“Bruno, Bruno” was the ecstatic cry offered to Manchester United’s talisman, whose goal here – his side’s third of the night – killed off Real Betis and gave the Portuguese a dash of redemption four days after the 7-0 humbling by Liverpool.
Fernandes’s petulant display in that horror show led to his status as United’s stand-in captain being questioned, so to score in this Europa League last-16 first leg was the perfect response – as was the result for Erik ten Hag’s team.
In choosing the same XI that earned the wrong kind of immortality at the hands of their arch rivals, the manager’s thinking was an if-it’s-broke-you-lot-fix-it approach. It worked, though United were tentative before an upgrade in performance after the interval. Antony, so far, is proving a one-trick footballer but what an act it is: he once more dipped on to his left foot before caressing in United’s second goal to calm his team.
It was a fine start but Ten Hag was soon howling instructions at Fred and was not impressed when a David de Gea pass went straight to Luiz Henrique, the type of sloppy football the manager detests: the passage of play encapsulated United’s opening half. Next, the camera cut to a disbelieving Ten Hag after Weghorst somehow missed a classic poacher’s chance from a Luke Shaw cross following a one-two with Rashford.
United lacked a killer touch and were vulnerable from Betis’s quick passing, as when Luiz Felipe’s burst engineered a corner, and another aimless De Gea hoof – this time sending the ball out of play – signalled the home side could really use a second goal. It nearly came after a Shaw nod-on turned Betis and allowed Antony, switching to the left, to find Rashford. His effort came to Fernandes, whose shot was deflected for a corner.
Then Betis equalised. Ayoze Pérez was found in space on the right after Juanmi had chested the ball on to his left arm. The on-loan Leicester forward hit a clean strike that arrowed past De Gea into the far corner and the finish stood, the VAR having no interest in intervening.
Cue jubilation from the travelling Betis fans and a grim-faced Ten Hag. Next, William Carvalho claimed a corner and United were relieved when Fernandes cleared the delivery from Joaquín, the visiting 41-year-old captain. At the close of the first half snow swirled and there was another close call for Ten Hag’s side after De Gea latest calamity had the goalkeeper spraying the ball to Juanmi. His pass found Pérez, whose effort was deflected on to United’s left post by Lisandro Martínez and away to safety.
Ten Hag abandoned the Anfield XI as Aaron Wan-Bissaka took over from Dalot at right-back for the second half.
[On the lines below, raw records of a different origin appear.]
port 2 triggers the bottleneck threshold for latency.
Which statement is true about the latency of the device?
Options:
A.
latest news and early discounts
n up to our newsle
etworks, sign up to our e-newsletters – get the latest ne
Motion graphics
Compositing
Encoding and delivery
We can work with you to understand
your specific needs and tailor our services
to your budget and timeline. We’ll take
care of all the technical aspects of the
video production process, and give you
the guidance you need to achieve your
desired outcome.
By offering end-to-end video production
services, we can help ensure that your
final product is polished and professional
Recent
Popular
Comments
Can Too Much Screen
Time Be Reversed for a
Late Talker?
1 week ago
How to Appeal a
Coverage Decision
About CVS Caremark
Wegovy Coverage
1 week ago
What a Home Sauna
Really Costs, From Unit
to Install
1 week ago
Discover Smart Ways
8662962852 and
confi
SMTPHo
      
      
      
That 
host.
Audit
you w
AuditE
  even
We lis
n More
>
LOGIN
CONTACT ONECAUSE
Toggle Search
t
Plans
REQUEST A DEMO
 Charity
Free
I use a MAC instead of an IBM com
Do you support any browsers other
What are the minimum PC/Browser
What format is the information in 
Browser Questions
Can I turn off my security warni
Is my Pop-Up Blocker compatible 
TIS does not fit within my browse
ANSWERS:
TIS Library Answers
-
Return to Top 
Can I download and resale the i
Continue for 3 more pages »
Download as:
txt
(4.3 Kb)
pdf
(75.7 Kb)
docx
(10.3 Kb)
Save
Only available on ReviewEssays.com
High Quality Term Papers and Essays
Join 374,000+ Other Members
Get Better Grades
The ex-Crystal Palace man’s opening contribution was to sell Antony short with a pass. United continued to look disjointed and there was a sense of their confidence draining, which was scant surprise after the humiliation at Liverpool.
But then Antony intervened with a carbon copy of a goal he has scored a few times since joining in the summer. A drop of the shoulder was followed by a jink inside and a floated, curled effort that sailed perfectly in, hitting the inside of Bravo’s right-hand side-netting.
Ten Hag punched the air and the fans in Old Trafford rediscovered their vocal cords as the atmosphere moved from nervy to cheery. Fernandes, who had created Antony’s goal, soon turned scorer, flicking a header beyond Bravo from a Shaw corner. The visiting keeper showed soft hands at precisely the wrong moment.
The goal had the Stretford End delirious and United’s captain mobbed by teammates happy for a player who had been unfairly maligned after the Liverpool defeat. Fernandes was not finished. A slide-rule ball into Antony went close to creating a fourth but the Brazilian’s dink was too high.
Antony could not finish, either, when later roving in, as United enjoyed the closing phases, pinging possession about and frustrating their opponents. But Weghorst surely put his side safely into the quarter-finals before the second leg with a goal-sniffer’s finish for what was only his second goal for the club.